APPLY WHAT YOU READ:
• 1. Answer these questions using the passage on classifying pig calls:
(a) At which university does Dr. Elodie Briefer work?
(b) In which journal was the study's paper published?
(c) How many pig calls did the researchers analyze?
• 2. In the passage on classifying pig calls, substitute "hogs" for every "pigs" and write out the section from "The researchers analyzed" to "and unfamiliar objects.".
• 3. According to the passage on classifying pig calls, what were pigs given in the experimental settings? List every item.

GIVEN PASSAGE:
Do you remember that episode of The Simpsons where Homer’s half-brother Herb invents a baby translator so everyone can hear in English what baby Maggie is saying? Well, now scientists have done that for pigs – sort of.

A group of researchers, co-led by animal communication expert Dr. Elodie Briefer at the University of Copenhagen, have developed an algorithm that can classify pig calls based on the animal’s emotions. They believe the technology could be used to improve animal welfare on farms.

The aim of the study, according to a paper published in the journal Scientific Reports, was to identify the features of pig vocalizations that are most indicative of emotional state and context to provide a basis for the development of a tool able to automatically assess valence (positive vs. negative) and detect situations from real-time acoustic input.

The researchers analyzed the acoustic signatures of 7,414 calls from more than 400 pigs. These included pigs on farms and other commercial settings as well as experimental settings where pigs were given toys, food and unfamiliar objects.

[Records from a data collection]
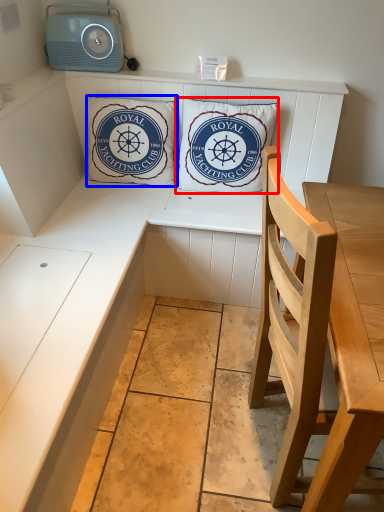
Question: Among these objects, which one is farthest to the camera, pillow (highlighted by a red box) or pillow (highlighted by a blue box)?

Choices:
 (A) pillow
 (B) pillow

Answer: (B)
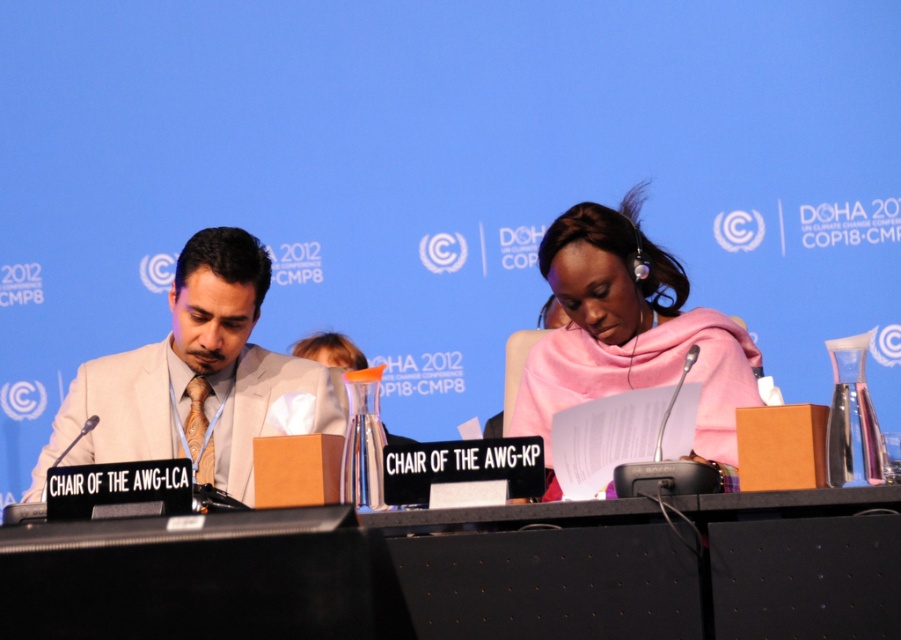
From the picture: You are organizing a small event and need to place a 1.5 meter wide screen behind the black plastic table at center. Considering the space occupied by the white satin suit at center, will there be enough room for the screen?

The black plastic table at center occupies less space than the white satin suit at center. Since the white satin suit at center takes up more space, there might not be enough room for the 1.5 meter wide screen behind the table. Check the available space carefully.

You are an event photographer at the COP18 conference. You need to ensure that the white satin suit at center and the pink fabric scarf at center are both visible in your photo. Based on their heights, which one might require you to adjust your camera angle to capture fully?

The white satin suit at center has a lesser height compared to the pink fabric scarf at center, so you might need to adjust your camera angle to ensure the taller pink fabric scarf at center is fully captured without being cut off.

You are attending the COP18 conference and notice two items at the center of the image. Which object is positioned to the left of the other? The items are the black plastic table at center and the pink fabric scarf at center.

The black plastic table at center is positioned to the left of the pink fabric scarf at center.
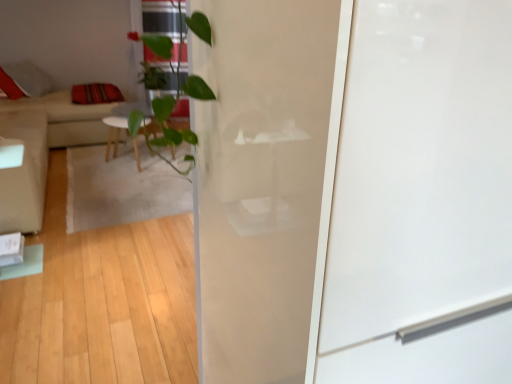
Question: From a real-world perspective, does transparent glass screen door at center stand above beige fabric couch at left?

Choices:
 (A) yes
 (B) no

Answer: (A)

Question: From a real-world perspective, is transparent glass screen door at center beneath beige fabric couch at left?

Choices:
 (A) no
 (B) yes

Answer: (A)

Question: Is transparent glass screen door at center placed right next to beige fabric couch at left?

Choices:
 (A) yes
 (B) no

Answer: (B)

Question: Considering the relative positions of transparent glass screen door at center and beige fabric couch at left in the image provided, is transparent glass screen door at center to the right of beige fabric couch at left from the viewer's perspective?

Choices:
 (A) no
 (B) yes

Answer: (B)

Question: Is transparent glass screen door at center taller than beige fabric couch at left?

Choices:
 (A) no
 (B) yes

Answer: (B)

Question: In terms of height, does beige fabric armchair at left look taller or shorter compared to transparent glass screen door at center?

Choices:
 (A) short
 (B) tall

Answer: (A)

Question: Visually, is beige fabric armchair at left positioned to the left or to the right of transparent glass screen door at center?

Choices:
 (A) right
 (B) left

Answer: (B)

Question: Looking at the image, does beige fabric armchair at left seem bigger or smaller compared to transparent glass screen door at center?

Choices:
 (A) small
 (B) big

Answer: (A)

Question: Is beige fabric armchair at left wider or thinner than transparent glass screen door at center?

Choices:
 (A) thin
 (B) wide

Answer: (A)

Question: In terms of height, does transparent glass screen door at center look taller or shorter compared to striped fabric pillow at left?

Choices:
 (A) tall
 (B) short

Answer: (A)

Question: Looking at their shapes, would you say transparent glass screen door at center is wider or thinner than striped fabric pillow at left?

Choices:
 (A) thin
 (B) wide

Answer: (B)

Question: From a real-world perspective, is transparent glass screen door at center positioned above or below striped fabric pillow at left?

WRITTEN ANSWERS:
• 1.
(a) The University of Copenhagen
(b) Scientific Reports
(c) 7,414

• 2.
The researchers analyzed the acoustic signatures of 7,414 calls from more than 400 hogs. These included hogs on farms and other commercial settings as well as experimental settings where hogs were given toys, food and unfamiliar objects.

• 3. Toys, food, unfamiliar objects